Officials have heralded this model as an “innovative” approach to achieving “frictionless” trade with the EU. But they also admit it is “untested, and would require a “robust enforcement mechanism” to ensure the correct tariffs are being applied.

The proposals were largely welcomed by industry yesterday, with the CBI describing them as a “critical first step forward”. Director general Josh Hardie said the additional clarity “is vital for businesses making long-term investment decisions today”.

The Associated British Ports – which manages ports in Hull, Goole and Grimsby – said it was “committed to working with Government to make sure trade can flow as smoothly as possible following the UK’s exit from the Customs Union”.

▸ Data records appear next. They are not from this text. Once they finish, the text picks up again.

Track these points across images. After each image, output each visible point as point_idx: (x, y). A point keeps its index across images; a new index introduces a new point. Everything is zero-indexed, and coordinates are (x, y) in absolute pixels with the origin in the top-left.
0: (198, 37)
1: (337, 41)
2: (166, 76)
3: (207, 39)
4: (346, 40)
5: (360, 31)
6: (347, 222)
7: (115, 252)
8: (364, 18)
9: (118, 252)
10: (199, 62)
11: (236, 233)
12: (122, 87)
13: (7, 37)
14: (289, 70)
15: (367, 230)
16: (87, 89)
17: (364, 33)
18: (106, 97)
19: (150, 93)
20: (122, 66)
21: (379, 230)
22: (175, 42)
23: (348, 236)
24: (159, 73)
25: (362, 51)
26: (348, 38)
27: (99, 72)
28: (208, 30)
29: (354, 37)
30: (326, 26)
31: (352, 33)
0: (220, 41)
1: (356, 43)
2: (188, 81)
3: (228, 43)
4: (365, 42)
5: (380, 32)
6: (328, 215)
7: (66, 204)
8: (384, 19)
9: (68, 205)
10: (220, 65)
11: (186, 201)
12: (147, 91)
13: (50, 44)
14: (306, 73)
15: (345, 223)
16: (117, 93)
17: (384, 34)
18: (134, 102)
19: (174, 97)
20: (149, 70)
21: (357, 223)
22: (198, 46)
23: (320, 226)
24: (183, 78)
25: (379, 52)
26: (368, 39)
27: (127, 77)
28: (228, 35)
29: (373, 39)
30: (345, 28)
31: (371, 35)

While West and North Yorkshire Chamber of Commerce urged the Government to focus its resources “on the conclusion of a successful customs deal with the EU”.

However, the Brexit Select Committee chairman, Hilary Benn, argued the proposals – which also include plans for a “temporary customs union” with the EU – provided little certainty.

“Six months on from the Brexit white paper, UK businesses are today still no clearer about what will actually happen to our trade with the EU after March 2019,” he said. “We have no idea whether the EU will agree to the Government’s proposals and if they are rejected, then what?”

The Tory MP Anna Soubry, who co-chairs the all-party parliamentary group on EU relations, added: “Ministers appear to be moving in the right direction, but they need to go further.

“No new agreement with the EU can fully replace the benefits of customs union membership.”

The Department for Exiting the EU is also due to publish its latest negotiating position paper today, ahead of the next round of talks on August 28.

The document, which focuses on the issue of the border between Northern Ireland and the Republic, restates the Government’s intention to avoid any return to a physical border between the two nations. It includes a commitment to ensuring there is “no change” to the Common Travel Areas that allows for free travel between the UK and Ireland, while dismissing the idea of a customs border on the Irish Sea.

Commenting on the paper, a Government source said both sides “need to show flexibility and imagination” on the issue.

Main points of the report

CUSTOMS: The Government will seek time-limited temporary customs arrangements to come into force after the withdrawal from the EU in March 2019, which will be similar to the current regime.

DEALS: The UK will not be able to enact free trade deals during the interim. Brexit Secretary David Davis believes it will be able to negotiate them during this period.

OPTIONS: The paper sets out two options. The more ambitious “new customs partnership” described as “innovative and unprecedented”, would see a “mirroring” of Brussels tariffs for goods that will enter the EU to avoid the need for a UK-EU customs border, while the Government could set its own tariffs for goods bound for Britain only. Alternatively, a “streamlined customs arrangement” would see a continuation of some rules.

BILL: A Customs Bill will be brought forward in autumn to ensure a new regime is in place by the exit date.

Former aide in Davis attack

A former aide to David Davis has launched an attack on his old boss, claiming the Brexit Secretary only works “a three-day week”.

James Chapman, who worked at the Department for Exiting the European Union after the referendum last year, has become a ferocious critic of Brexit and has called for the formation of a new centrist party to fight for Britain’s future in the bloc.

Mr Chapman is planning a people’s march for Europe which is expected to draw crowds of Anti-Brexit supporters on September 9 to Hyde Park Corner in London. It has gathered support from the likes of Sir Patrick Stewart and Alastair Campbell.